(Object outline annotations)
** Start **

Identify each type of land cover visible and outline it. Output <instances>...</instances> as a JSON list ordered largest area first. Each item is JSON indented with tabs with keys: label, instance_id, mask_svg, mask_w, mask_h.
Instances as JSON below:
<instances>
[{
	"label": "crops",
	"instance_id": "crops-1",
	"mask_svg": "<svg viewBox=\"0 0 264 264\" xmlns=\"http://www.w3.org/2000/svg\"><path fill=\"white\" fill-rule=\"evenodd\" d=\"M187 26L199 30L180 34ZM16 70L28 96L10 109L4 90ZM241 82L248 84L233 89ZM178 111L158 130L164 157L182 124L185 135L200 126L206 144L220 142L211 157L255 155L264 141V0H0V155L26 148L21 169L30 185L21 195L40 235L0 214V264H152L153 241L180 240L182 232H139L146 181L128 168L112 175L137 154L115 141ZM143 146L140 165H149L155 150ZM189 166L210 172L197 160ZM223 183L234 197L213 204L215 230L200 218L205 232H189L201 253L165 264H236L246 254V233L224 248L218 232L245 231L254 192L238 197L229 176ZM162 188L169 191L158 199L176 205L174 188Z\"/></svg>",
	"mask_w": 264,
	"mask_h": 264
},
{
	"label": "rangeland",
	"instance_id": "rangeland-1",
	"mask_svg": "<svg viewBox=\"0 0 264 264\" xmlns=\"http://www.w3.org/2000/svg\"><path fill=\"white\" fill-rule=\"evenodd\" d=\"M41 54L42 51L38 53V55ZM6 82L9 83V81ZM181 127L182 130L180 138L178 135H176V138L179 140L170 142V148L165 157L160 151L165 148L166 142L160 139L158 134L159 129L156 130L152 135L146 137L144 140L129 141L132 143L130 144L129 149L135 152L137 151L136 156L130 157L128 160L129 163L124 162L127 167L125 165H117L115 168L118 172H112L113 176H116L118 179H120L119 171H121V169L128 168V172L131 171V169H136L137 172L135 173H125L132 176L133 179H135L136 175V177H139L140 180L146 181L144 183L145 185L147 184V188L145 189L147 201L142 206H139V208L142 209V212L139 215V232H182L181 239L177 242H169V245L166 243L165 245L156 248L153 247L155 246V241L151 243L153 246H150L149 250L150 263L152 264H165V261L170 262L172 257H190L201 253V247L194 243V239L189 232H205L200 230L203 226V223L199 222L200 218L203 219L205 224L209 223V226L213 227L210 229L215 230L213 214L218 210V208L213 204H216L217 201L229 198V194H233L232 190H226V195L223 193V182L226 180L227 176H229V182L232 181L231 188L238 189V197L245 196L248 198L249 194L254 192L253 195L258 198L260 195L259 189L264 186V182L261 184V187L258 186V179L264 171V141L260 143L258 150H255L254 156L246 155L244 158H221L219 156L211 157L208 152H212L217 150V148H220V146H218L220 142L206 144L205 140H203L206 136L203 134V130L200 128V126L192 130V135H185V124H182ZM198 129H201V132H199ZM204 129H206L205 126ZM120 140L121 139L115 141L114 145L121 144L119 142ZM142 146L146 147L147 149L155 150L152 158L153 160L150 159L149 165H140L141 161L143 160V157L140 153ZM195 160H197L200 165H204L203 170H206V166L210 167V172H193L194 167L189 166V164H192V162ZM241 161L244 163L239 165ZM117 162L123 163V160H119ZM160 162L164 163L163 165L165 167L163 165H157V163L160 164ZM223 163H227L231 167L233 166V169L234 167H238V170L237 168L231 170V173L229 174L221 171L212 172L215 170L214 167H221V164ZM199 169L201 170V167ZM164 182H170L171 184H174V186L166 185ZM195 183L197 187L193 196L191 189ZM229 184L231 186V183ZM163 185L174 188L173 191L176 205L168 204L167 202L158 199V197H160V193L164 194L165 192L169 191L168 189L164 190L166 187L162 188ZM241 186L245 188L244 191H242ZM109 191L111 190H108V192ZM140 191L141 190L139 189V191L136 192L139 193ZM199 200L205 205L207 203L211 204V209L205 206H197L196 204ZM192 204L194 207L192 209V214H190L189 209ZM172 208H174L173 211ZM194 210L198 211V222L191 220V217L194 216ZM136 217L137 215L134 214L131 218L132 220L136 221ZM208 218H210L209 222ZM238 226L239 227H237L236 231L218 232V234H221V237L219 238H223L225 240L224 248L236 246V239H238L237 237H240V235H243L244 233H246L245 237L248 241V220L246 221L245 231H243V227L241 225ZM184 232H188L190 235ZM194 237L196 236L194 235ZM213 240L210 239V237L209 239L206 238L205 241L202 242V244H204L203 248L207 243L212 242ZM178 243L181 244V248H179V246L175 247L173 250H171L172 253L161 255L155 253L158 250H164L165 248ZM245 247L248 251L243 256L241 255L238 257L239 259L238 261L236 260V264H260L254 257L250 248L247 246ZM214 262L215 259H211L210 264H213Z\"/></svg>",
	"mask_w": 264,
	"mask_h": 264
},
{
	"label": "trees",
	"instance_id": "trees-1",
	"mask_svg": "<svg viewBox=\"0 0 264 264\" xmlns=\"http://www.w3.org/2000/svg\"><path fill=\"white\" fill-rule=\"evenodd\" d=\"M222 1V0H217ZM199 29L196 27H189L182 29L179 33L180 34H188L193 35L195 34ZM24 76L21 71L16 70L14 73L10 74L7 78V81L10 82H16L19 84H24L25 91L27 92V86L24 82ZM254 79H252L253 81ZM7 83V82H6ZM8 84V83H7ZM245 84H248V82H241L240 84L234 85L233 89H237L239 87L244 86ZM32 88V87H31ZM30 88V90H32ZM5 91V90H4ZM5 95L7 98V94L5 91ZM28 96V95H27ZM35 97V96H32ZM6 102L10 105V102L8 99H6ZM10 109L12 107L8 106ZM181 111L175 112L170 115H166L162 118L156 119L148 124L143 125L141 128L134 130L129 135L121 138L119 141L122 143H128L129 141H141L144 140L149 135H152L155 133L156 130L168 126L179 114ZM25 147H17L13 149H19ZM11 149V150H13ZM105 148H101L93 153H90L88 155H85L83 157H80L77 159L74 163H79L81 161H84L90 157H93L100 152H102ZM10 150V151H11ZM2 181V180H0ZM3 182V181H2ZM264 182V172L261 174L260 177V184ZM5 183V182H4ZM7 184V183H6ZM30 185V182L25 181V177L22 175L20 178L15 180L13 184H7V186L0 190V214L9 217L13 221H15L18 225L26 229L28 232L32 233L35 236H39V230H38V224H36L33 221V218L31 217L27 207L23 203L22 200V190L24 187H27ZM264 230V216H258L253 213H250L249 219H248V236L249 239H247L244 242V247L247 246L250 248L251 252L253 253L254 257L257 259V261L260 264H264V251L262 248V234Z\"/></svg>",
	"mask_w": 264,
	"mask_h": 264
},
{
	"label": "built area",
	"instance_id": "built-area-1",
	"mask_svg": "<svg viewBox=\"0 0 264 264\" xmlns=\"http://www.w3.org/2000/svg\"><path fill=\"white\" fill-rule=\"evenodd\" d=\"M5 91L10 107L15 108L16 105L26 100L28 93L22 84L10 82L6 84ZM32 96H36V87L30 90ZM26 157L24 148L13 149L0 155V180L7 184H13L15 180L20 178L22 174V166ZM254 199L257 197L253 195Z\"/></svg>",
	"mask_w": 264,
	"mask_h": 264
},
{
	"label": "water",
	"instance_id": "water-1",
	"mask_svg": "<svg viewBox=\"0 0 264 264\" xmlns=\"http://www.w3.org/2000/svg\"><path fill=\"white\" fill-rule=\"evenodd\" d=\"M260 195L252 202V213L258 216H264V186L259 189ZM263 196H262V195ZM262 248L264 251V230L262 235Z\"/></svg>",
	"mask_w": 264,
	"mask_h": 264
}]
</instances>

** End **

:: Exercise aim ::
Write the material out again word for word.

:: Response to the exercise ::
Identify each type of land cover visible and outline it. Output <instances>...</instances> as a JSON list ordered largest area first. Each item is JSON indented with tabs with keys: label, instance_id, mask_svg, mask_w, mask_h.
Instances as JSON below:
<instances>
[{
	"label": "crops",
	"instance_id": "crops-1",
	"mask_svg": "<svg viewBox=\"0 0 264 264\" xmlns=\"http://www.w3.org/2000/svg\"><path fill=\"white\" fill-rule=\"evenodd\" d=\"M187 26L199 30L180 34ZM16 70L28 96L10 109L4 90ZM241 82L248 84L233 89ZM178 111L158 130L164 157L182 124L185 135L200 126L206 144L220 142L211 157L255 155L264 141V0H0V155L26 148L21 169L30 185L21 195L40 235L0 214V264H152L153 241L180 240L182 232H139L146 181L128 168L112 175L137 154L115 141ZM143 146L140 165H149L155 150ZM189 166L210 172L197 160ZM223 183L234 197L213 204L215 230L200 218L205 232H189L201 253L165 264H236L246 254V233L224 248L218 232L245 231L254 192L238 197L229 176ZM162 188L169 191L158 199L176 205L174 188Z\"/></svg>",
	"mask_w": 264,
	"mask_h": 264
},
{
	"label": "rangeland",
	"instance_id": "rangeland-1",
	"mask_svg": "<svg viewBox=\"0 0 264 264\" xmlns=\"http://www.w3.org/2000/svg\"><path fill=\"white\" fill-rule=\"evenodd\" d=\"M41 54L42 51L38 53V55ZM6 82L9 83V81ZM181 127L182 130L180 138L178 135H176V138L179 140L170 142V148L165 157L160 151L165 148L166 142L160 139L158 134L159 129L156 130L152 135L146 137L144 140L129 141L132 143L130 144L129 149L135 152L137 151L136 156L130 157L128 160L129 163L124 162L127 167L125 165H117L115 168L118 172H112L113 176H116L118 179H120L119 171H121V169L128 168V172L131 171V169H136L137 172L135 173H125L132 176L133 179H135L136 175V177H139L140 180L146 181L144 183L145 185L147 184V188L145 189L147 201L142 206H139V208L142 209V212L139 215V232H182L181 239L177 242H169V245L166 243L165 245L156 248L153 247L155 246V241L151 243L153 246H150L149 250L150 263L152 264H165V261L170 262L172 257H190L201 253V247L194 243V239L189 232H205L200 230L203 226V223L199 222L200 218L203 219L205 224L209 223V226L213 227L210 229L215 230L213 214L218 210V208L213 204H216L217 201L229 198V194H233L232 190H226V195L223 193V182L226 180L227 176H229V182L232 181L231 188L238 189V197L245 196L248 198L249 194L254 192L253 195L258 198L260 195L259 189L264 186V182L261 184V187L258 186V179L264 171V141L260 143L258 150H255L254 156L246 155L244 158H221L219 156L211 157L208 152H212L217 150V148H220V146H218L220 142L206 144L205 140H203L206 136L203 134V130L200 128V126L192 130V135H185V124H182ZM198 129H201V132H199ZM204 129H206L205 126ZM120 140L121 139L115 141L114 145L121 144L119 142ZM142 146L146 147L147 149L155 150L152 158L153 160L150 159L149 165H140L141 161L143 160V157L140 153ZM195 160H197L200 165H204L203 170H206V166L210 167V172H193L194 167L189 166V164H192V162ZM241 161L244 163L239 165ZM117 162L123 163V160H119ZM160 162L164 163L163 165L165 167L163 165H157V163L160 164ZM223 163H227L231 167L233 166V169L234 167H238V170L237 168L231 170V173L229 174L221 171L212 172L215 170L214 167H221V164ZM199 169L201 170V167ZM164 182H170L171 184H174V186L166 185ZM195 183L197 187L193 196L191 189ZM229 184L231 186V183ZM163 185L174 188L173 191L176 205L168 204L167 202L158 199V197H160V193L164 194L165 192L169 191L168 189L164 190L166 187L162 188ZM241 186L245 188L244 191H242ZM109 191L111 190H108V192ZM140 191L141 190L139 189V191L136 192L139 193ZM199 200L205 205L207 203L211 204V209L205 206H197L196 204ZM192 204L194 207L192 209V214H190L189 209ZM172 208H174L173 211ZM194 210L198 211V222L191 220V217L194 216ZM136 217L137 215L134 214L131 218L132 220L136 221ZM208 218H210L209 222ZM238 226L239 227H237L236 231L218 232V234H221V237L219 238H223L225 240L224 248L236 246V239H238L237 237H240V235H243L244 233H246L245 237L248 241V220L246 221L245 231H243V227L241 225ZM184 232H188L190 235ZM194 237L196 236L194 235ZM213 240L210 239V237L209 239L206 238L205 241L202 242V244H204L203 248L207 243L212 242ZM178 243L181 244V248H179V246L175 247L173 250H171L172 253L161 255L155 253L158 250H164L165 248ZM245 247L248 251L243 256L241 255L238 257L239 259L238 261L236 260V264H260L254 257L250 248L247 246ZM214 262L215 259H211L210 264H213Z\"/></svg>",
	"mask_w": 264,
	"mask_h": 264
},
{
	"label": "trees",
	"instance_id": "trees-1",
	"mask_svg": "<svg viewBox=\"0 0 264 264\" xmlns=\"http://www.w3.org/2000/svg\"><path fill=\"white\" fill-rule=\"evenodd\" d=\"M222 1V0H217ZM199 29L196 27H189L182 29L179 33L180 34H188L193 35L195 34ZM24 76L21 71L16 70L14 73L10 74L7 78V81L10 82H16L19 84H24L25 91L27 92V86L24 82ZM254 79H252L253 81ZM7 83V82H6ZM8 84V83H7ZM245 84H248V82H241L240 84L234 85L233 89H237L239 87L244 86ZM32 88V87H31ZM30 88V90H32ZM5 91V90H4ZM5 95L7 98V94L5 91ZM28 96V95H27ZM35 97V96H32ZM6 102L10 105V102L8 99H6ZM10 109L12 107L8 106ZM181 111L175 112L170 115H166L162 118L156 119L148 124L143 125L141 128L134 130L129 135L121 138L119 141L122 143H128L129 141H141L144 140L149 135H152L155 133L156 130L168 126L179 114ZM25 147H17L13 149H19ZM11 149V150H13ZM105 148H101L93 153H90L88 155H85L83 157H80L77 159L74 163H79L81 161H84L90 157H93L100 152H102ZM10 150V151H11ZM2 181V180H0ZM3 182V181H2ZM264 182V172L261 174L260 177V184ZM5 183V182H4ZM7 184V183H6ZM30 185V182L25 181V177L22 175L20 178L15 180L13 184H7V186L0 190V214L9 217L13 221H15L18 225L26 229L28 232L32 233L35 236H39V230H38V224H36L33 221V218L31 217L27 207L23 203L22 200V190L24 187H27ZM264 230V216H258L253 213H250L249 219H248V236L249 239H247L244 242V247L247 246L250 248L251 252L253 253L254 257L257 259V261L260 264H264V251L262 248V234Z\"/></svg>",
	"mask_w": 264,
	"mask_h": 264
},
{
	"label": "built area",
	"instance_id": "built-area-1",
	"mask_svg": "<svg viewBox=\"0 0 264 264\" xmlns=\"http://www.w3.org/2000/svg\"><path fill=\"white\" fill-rule=\"evenodd\" d=\"M5 91L10 107L15 108L16 105L26 100L28 93L22 84L10 82L6 84ZM32 96H36V87L30 90ZM26 157L24 148L13 149L0 155V180L7 184H13L15 180L20 178L22 174V166ZM254 199L257 197L253 195Z\"/></svg>",
	"mask_w": 264,
	"mask_h": 264
},
{
	"label": "water",
	"instance_id": "water-1",
	"mask_svg": "<svg viewBox=\"0 0 264 264\" xmlns=\"http://www.w3.org/2000/svg\"><path fill=\"white\" fill-rule=\"evenodd\" d=\"M260 195L252 202V213L258 216H264V186L259 189ZM263 196H262V195ZM262 248L264 251V230L262 235Z\"/></svg>",
	"mask_w": 264,
	"mask_h": 264
}]
</instances>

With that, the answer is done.